§ Problem to solve
Return every line of this data word for word, but leave the pictures out.

[Begin Available data]

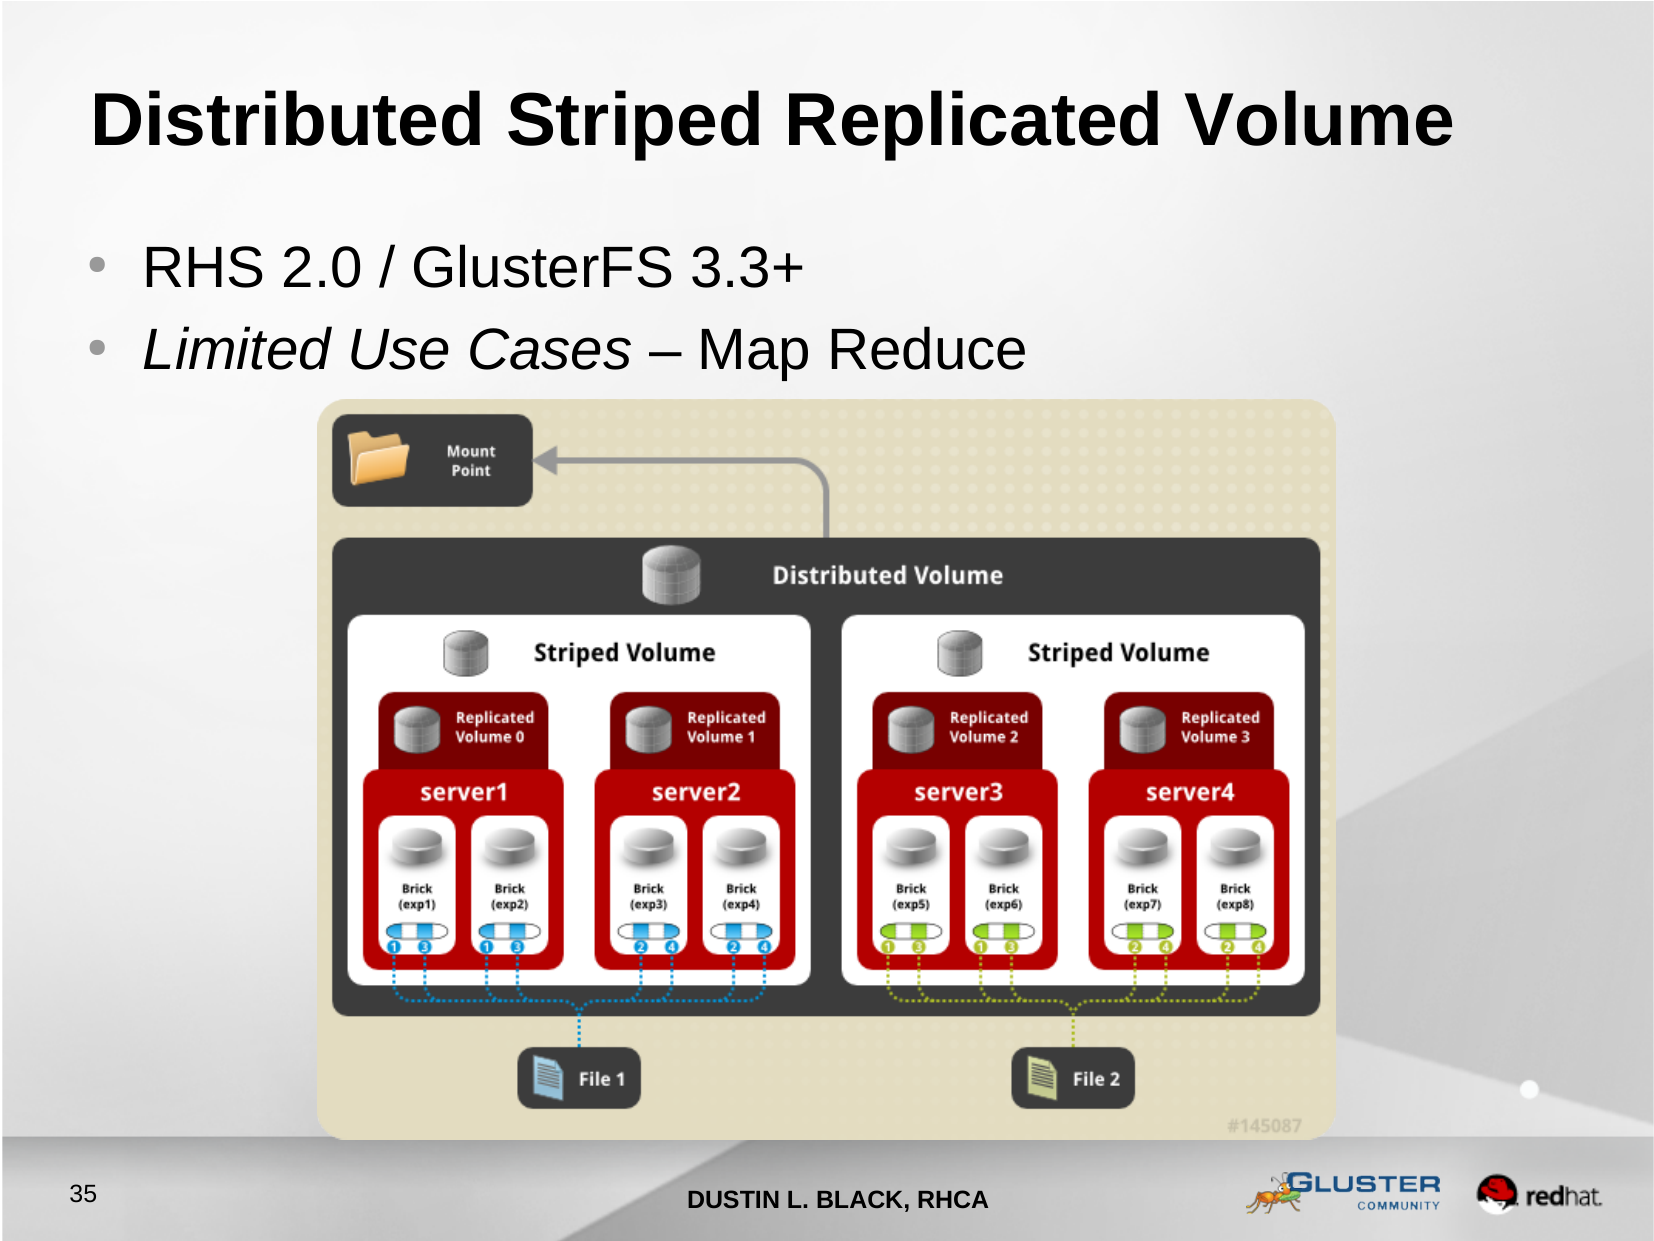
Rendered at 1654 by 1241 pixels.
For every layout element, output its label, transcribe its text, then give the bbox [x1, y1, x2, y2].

picture [2, 1, 1654, 1241]
list RHS 2.0 / GlusterFS 3.3+ Limited Use Cases – Map Reduce [86, 232, 1576, 1111]
title Distributed Striped Replicated Volume [90, 15, 1579, 223]
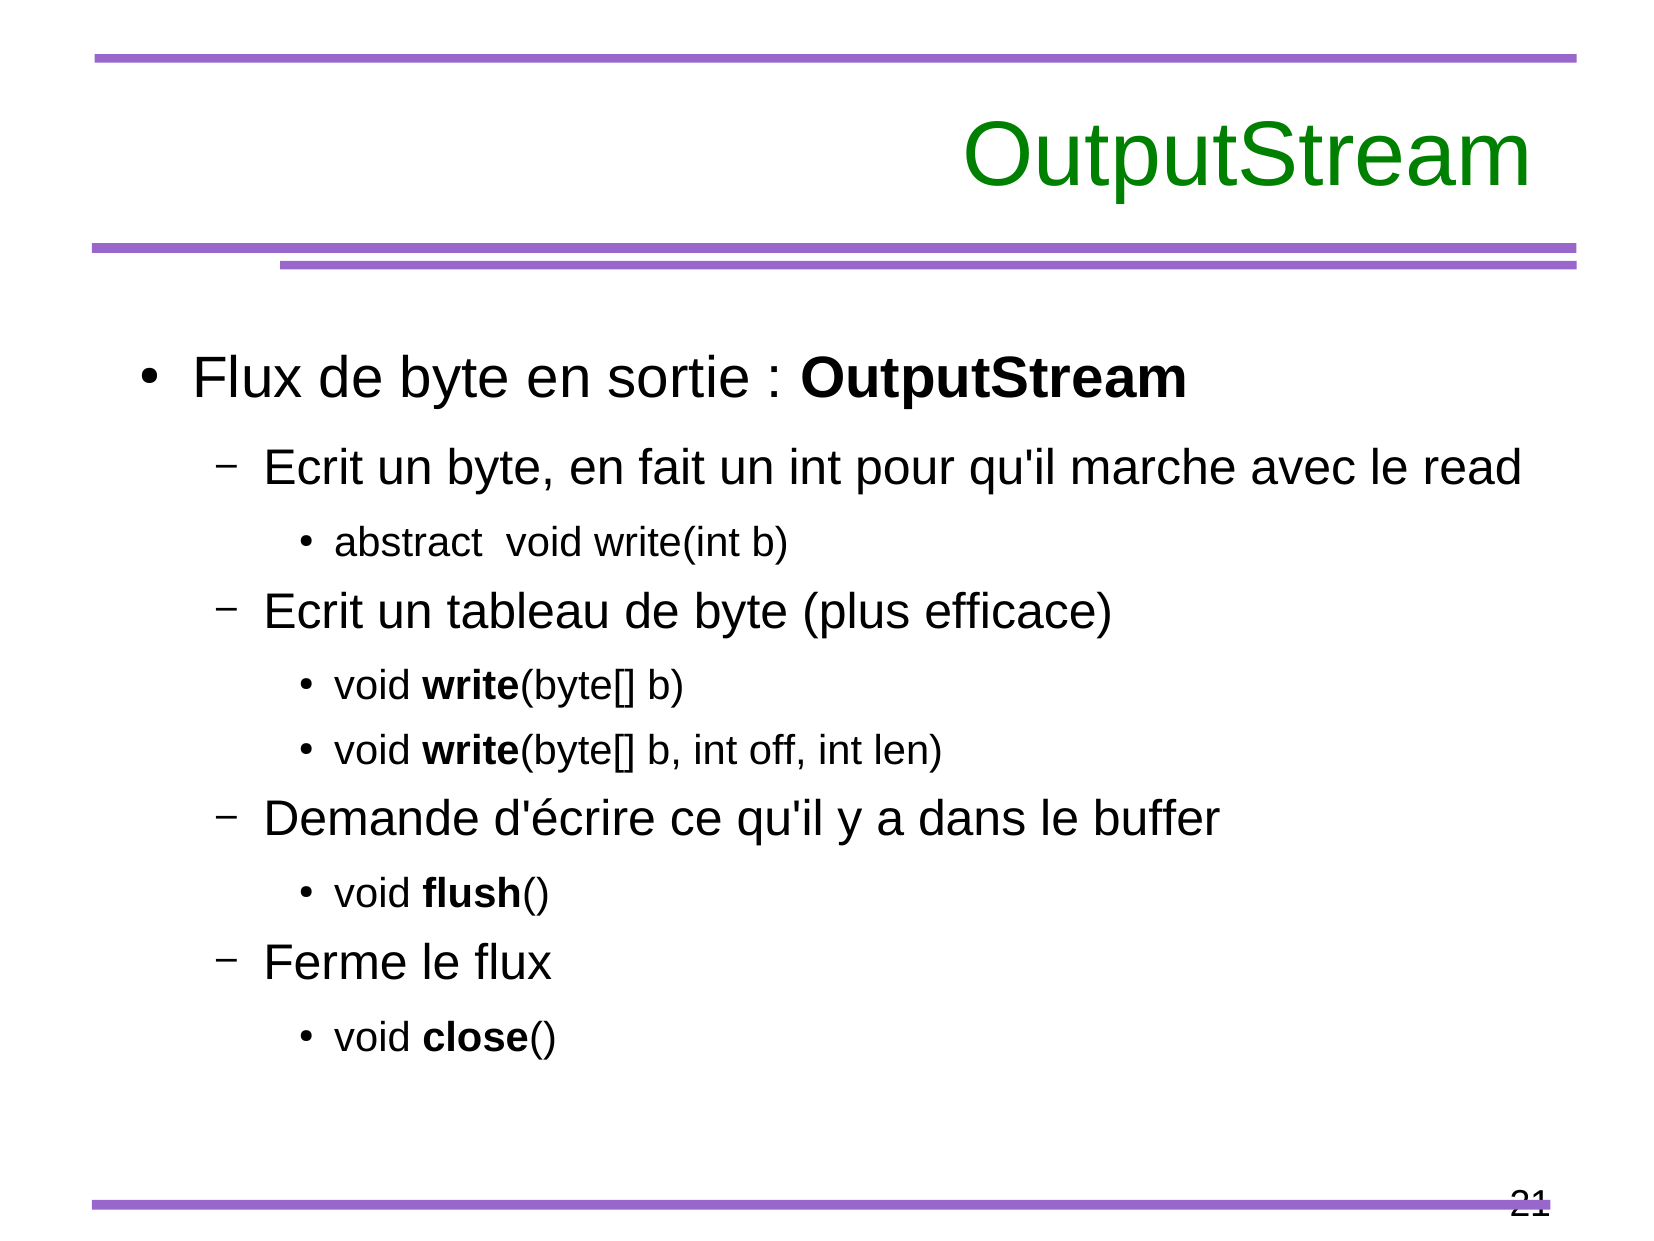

[End Available data]

§ Task response
Rendered at 1654 by 1241 pixels.
For every layout element, output its label, transcribe its text, then give the bbox [x1, y1, x2, y2].

picture [2, 1, 1654, 1241]
list RHS 2.0 / GlusterFS 3.3+ Limited Use Cases – Map Reduce [86, 232, 1576, 1111]
title Distributed Striped Replicated Volume [90, 15, 1579, 223]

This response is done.